[DATA EXTRACT — start]

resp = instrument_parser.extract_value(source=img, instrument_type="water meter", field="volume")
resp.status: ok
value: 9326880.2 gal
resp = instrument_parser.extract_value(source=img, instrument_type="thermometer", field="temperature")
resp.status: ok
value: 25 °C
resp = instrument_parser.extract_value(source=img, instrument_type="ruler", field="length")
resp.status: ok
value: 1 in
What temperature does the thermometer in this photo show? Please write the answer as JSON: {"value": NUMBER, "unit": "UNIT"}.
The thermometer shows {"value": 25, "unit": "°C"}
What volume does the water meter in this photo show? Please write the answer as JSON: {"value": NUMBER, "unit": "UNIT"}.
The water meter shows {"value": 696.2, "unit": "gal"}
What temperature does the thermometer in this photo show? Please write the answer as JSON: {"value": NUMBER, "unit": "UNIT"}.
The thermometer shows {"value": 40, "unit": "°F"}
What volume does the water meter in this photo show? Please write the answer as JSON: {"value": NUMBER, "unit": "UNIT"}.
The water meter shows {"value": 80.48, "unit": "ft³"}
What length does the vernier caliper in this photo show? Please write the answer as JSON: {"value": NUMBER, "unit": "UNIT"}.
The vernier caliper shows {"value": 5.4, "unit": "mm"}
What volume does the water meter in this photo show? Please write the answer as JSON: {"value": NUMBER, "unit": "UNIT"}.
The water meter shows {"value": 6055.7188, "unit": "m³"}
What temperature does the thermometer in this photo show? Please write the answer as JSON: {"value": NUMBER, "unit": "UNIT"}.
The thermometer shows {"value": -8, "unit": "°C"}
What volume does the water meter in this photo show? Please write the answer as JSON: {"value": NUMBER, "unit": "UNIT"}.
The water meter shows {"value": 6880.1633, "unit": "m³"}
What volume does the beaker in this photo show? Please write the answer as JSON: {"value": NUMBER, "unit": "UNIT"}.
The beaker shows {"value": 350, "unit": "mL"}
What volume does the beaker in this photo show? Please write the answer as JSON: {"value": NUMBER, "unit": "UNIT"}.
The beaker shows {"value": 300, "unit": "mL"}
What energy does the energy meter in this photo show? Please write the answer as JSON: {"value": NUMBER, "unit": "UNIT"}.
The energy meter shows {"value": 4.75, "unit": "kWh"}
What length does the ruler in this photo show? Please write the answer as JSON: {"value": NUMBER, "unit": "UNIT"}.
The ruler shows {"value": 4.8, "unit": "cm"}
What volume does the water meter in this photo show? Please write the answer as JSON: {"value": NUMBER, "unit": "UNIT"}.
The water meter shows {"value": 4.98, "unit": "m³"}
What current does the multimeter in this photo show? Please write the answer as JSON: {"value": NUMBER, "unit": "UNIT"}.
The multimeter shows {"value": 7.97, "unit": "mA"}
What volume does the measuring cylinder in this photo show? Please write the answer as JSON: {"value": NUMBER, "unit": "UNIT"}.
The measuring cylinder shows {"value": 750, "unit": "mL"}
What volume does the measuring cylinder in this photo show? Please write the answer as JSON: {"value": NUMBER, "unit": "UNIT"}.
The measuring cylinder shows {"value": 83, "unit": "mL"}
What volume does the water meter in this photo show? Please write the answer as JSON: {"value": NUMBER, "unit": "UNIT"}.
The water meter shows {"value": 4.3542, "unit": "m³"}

[DATA EXTRACT — finish]

DIRECTIONS FOR THIS TASK: Identify every line of the data above that contains the word "multimeter", and copy each of those lines.

RESPONSE TO THIS TASK:
What current does the multimeter in this photo show? Please write the answer as JSON: {"value": NUMBER, "unit": "UNIT"}.
The multimeter shows {"value": 7.97, "unit": "mA"}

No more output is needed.